--- THE PROBLEM ---
The response should be an exact copy of every record.
━━━ GIVEN ENTRIES ━━━
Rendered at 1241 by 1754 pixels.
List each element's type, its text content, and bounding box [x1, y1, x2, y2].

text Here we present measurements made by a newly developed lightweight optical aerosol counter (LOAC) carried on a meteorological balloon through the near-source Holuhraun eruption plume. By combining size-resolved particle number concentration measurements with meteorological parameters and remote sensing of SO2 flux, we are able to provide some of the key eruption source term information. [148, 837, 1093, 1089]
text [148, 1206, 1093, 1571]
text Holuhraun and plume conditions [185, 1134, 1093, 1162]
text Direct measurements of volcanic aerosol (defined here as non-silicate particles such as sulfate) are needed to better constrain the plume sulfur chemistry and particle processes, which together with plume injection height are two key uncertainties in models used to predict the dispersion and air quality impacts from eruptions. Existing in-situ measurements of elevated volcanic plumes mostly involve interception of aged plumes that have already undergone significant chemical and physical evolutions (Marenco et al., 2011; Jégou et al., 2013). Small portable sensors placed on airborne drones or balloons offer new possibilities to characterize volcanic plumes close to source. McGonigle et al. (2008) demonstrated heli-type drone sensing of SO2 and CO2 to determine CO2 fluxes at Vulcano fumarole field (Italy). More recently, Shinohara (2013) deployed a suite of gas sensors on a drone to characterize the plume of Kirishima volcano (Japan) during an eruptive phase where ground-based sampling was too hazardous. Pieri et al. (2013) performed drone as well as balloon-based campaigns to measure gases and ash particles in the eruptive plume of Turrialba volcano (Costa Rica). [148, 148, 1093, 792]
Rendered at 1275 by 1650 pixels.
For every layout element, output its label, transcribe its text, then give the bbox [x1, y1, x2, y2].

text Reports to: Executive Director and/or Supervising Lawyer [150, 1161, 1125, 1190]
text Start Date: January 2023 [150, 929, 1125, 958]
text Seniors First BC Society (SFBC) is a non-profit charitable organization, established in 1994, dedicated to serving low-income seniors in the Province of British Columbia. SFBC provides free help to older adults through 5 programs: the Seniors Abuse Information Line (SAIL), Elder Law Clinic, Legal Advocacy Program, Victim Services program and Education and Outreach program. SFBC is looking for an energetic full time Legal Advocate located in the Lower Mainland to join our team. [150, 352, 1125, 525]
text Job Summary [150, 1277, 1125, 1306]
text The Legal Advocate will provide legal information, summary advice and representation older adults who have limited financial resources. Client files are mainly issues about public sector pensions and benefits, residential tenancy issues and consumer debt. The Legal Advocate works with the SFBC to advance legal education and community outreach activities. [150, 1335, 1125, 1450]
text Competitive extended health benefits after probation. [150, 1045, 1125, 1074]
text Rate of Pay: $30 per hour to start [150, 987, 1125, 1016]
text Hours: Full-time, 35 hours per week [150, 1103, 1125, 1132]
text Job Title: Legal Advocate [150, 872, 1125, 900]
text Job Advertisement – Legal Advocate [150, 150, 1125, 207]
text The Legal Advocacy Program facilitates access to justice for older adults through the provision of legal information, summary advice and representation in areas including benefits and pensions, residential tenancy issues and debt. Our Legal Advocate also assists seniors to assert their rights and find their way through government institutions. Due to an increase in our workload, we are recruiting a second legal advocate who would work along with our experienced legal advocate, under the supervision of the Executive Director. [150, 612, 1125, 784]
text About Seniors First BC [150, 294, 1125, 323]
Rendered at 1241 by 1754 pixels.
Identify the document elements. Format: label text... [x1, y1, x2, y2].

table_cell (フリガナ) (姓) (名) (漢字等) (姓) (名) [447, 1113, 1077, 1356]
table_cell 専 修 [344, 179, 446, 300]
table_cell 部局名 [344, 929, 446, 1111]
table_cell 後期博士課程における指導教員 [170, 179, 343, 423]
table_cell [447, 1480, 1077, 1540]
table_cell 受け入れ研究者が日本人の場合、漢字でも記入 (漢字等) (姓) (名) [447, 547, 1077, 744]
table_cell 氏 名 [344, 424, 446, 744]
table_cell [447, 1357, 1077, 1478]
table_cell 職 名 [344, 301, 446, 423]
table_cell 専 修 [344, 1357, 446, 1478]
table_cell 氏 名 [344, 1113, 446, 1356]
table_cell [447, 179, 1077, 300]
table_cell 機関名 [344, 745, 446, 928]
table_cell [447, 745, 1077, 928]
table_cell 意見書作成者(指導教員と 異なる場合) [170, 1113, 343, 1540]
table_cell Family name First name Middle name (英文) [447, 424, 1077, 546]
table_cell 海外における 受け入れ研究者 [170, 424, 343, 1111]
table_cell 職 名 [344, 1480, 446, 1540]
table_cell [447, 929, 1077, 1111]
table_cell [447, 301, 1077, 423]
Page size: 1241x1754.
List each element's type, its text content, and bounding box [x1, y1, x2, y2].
━━━
--- SOLUTION ---
Rendered at 1241 by 1754 pixels.
List each element's type, its text content, and bounding box [x1, y1, x2, y2].

text Here we present measurements made by a newly developed lightweight optical aerosol counter (LOAC) carried on a meteorological balloon through the near-source Holuhraun eruption plume. By combining size-resolved particle number concentration measurements with meteorological parameters and remote sensing of SO2 flux, we are able to provide some of the key eruption source term information. [148, 837, 1093, 1089]
text [148, 1206, 1093, 1571]
text Holuhraun and plume conditions [185, 1134, 1093, 1162]
text Direct measurements of volcanic aerosol (defined here as non-silicate particles such as sulfate) are needed to better constrain the plume sulfur chemistry and particle processes, which together with plume injection height are two key uncertainties in models used to predict the dispersion and air quality impacts from eruptions. Existing in-situ measurements of elevated volcanic plumes mostly involve interception of aged plumes that have already undergone significant chemical and physical evolutions (Marenco et al., 2011; Jégou et al., 2013). Small portable sensors placed on airborne drones or balloons offer new possibilities to characterize volcanic plumes close to source. McGonigle et al. (2008) demonstrated heli-type drone sensing of SO2 and CO2 to determine CO2 fluxes at Vulcano fumarole field (Italy). More recently, Shinohara (2013) deployed a suite of gas sensors on a drone to characterize the plume of Kirishima volcano (Japan) during an eruptive phase where ground-based sampling was too hazardous. Pieri et al. (2013) performed drone as well as balloon-based campaigns to measure gases and ash particles in the eruptive plume of Turrialba volcano (Costa Rica). [148, 148, 1093, 792]
Rendered at 1275 by 1650 pixels.
For every layout element, output its label, transcribe its text, then give the bbox [x1, y1, x2, y2].

text Reports to: Executive Director and/or Supervising Lawyer [150, 1161, 1125, 1190]
text Start Date: January 2023 [150, 929, 1125, 958]
text Seniors First BC Society (SFBC) is a non-profit charitable organization, established in 1994, dedicated to serving low-income seniors in the Province of British Columbia. SFBC provides free help to older adults through 5 programs: the Seniors Abuse Information Line (SAIL), Elder Law Clinic, Legal Advocacy Program, Victim Services program and Education and Outreach program. SFBC is looking for an energetic full time Legal Advocate located in the Lower Mainland to join our team. [150, 352, 1125, 525]
text Job Summary [150, 1277, 1125, 1306]
text The Legal Advocate will provide legal information, summary advice and representation older adults who have limited financial resources. Client files are mainly issues about public sector pensions and benefits, residential tenancy issues and consumer debt. The Legal Advocate works with the SFBC to advance legal education and community outreach activities. [150, 1335, 1125, 1450]
text Competitive extended health benefits after probation. [150, 1045, 1125, 1074]
text Rate of Pay: $30 per hour to start [150, 987, 1125, 1016]
text Hours: Full-time, 35 hours per week [150, 1103, 1125, 1132]
text Job Title: Legal Advocate [150, 872, 1125, 900]
text Job Advertisement – Legal Advocate [150, 150, 1125, 207]
text The Legal Advocacy Program facilitates access to justice for older adults through the provision of legal information, summary advice and representation in areas including benefits and pensions, residential tenancy issues and debt. Our Legal Advocate also assists seniors to assert their rights and find their way through government institutions. Due to an increase in our workload, we are recruiting a second legal advocate who would work along with our experienced legal advocate, under the supervision of the Executive Director. [150, 612, 1125, 784]
text About Seniors First BC [150, 294, 1125, 323]
Rendered at 1241 by 1754 pixels.
Identify the document elements. Format: label text... [x1, y1, x2, y2].

table_cell (フリガナ) (姓) (名) (漢字等) (姓) (名) [447, 1113, 1077, 1356]
table_cell 専 修 [344, 179, 446, 300]
table_cell 部局名 [344, 929, 446, 1111]
table_cell 後期博士課程における指導教員 [170, 179, 343, 423]
table_cell [447, 1480, 1077, 1540]
table_cell 受け入れ研究者が日本人の場合、漢字でも記入 (漢字等) (姓) (名) [447, 547, 1077, 744]
table_cell 氏 名 [344, 424, 446, 744]
table_cell [447, 1357, 1077, 1478]
table_cell 職 名 [344, 301, 446, 423]
table_cell 専 修 [344, 1357, 446, 1478]
table_cell 氏 名 [344, 1113, 446, 1356]
table_cell [447, 179, 1077, 300]
table_cell 機関名 [344, 745, 446, 928]
table_cell [447, 745, 1077, 928]
table_cell 意見書作成者(指導教員と 異なる場合) [170, 1113, 343, 1540]
table_cell Family name First name Middle name (英文) [447, 424, 1077, 546]
table_cell 海外における 受け入れ研究者 [170, 424, 343, 1111]
table_cell 職 名 [344, 1480, 446, 1540]
table_cell [447, 929, 1077, 1111]
table_cell [447, 301, 1077, 423]
Page size: 1241x1754.
List each element's type, its text content, and bounding box [x1, y1, x2, y2].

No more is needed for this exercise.